Tomemos la figura de la «conciencia infeliz» de la Fenomenología del espíritu (Hegel, 1975, I: 176-192), que se siente separada del en sí divino que persiste en la trascendencia inaccesible; es «infeliz» en cuanto a que debe soportar el dolor de la escisión entre lo Absoluto y ella misma, (la) conciencia finita, excluida de lo Absoluto. ¿En qué consiste aquí la superación de esta escisión? ¿Cómo logra la «conciencia infeliz» vencer esa escisión? Evidentemente no lo logra alcanzando finalmente lo Absoluto trascendente, satisfaciendo su aspiración ferviente y fusionándose con lo Absoluto; la «superación» de la escisión consiste en la simple comprobación de que la «conciencia infeliz» es ya ella misma el medio, el campo de mediación, la unidad de dos momentos opuestos, porque los dos momentos caen en ella y no en lo Absoluto. Dicho de otro modo, el hecho mismo de que la «conciencia infeliz» soporte el dolor de la escisión prueba que ella misma es la unidad de dos momentos opuestos, de ella misma y de lo Absoluto, el cual no es un Absoluto que persista en su serenidad indiferente.

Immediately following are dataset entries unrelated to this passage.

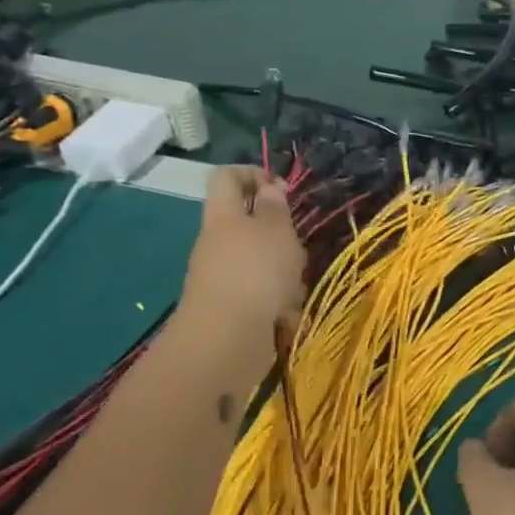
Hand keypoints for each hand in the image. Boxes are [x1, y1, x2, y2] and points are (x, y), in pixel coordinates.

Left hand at [178, 167, 306, 345]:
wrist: (227, 341)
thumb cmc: (255, 273)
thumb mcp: (275, 230)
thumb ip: (274, 207)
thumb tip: (268, 187)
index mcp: (223, 215)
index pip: (227, 177)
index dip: (253, 173)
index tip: (283, 189)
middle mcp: (218, 243)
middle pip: (249, 225)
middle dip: (280, 236)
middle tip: (296, 247)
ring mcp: (223, 278)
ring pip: (262, 263)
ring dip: (285, 274)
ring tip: (294, 289)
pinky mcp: (233, 309)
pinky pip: (262, 296)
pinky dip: (278, 304)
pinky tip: (286, 317)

¿Cómo, pues, concebir juntas las dos vertientes del proceso dialéctico: por un lado, su carácter «performativo», que no debe entenderse como la aproximación a un en sí dado de antemano, y, por el otro, su carácter «constatativo», según el cual, en el movimiento dialéctico, se salva una escisión que nunca existió y se vence un obstáculo que nunca fue tal? Allí estriba la prueba de que la dialéctica hegeliana no es otra cosa que la lógica del significante: en la unidad paradójica de esos dos rasgos, en la paradoja de la performatividad retroactiva, se define el concepto del significante. Volvamos a nuestro ejemplo del puñado de granos: la comprobación según la cual se trata de un puñado es de naturaleza performativa, es decir, la determinación «puñado» no es reducible a una descripción de las propiedades positivas; pero, al mismo tiempo, como vimos, esta constatación, por una necesidad de estructura, solo puede llegar retrospectivamente, «al menos un grano demasiado tarde» e implica que lo que uno tiene ante sí sería ya el puñado «un grano antes». He aquí la «malla temporal» de la performatividad del significante que hace de la cosa en cuestión (el puñado de arena, por ejemplo), retroactivamente, lo que la cosa ya era.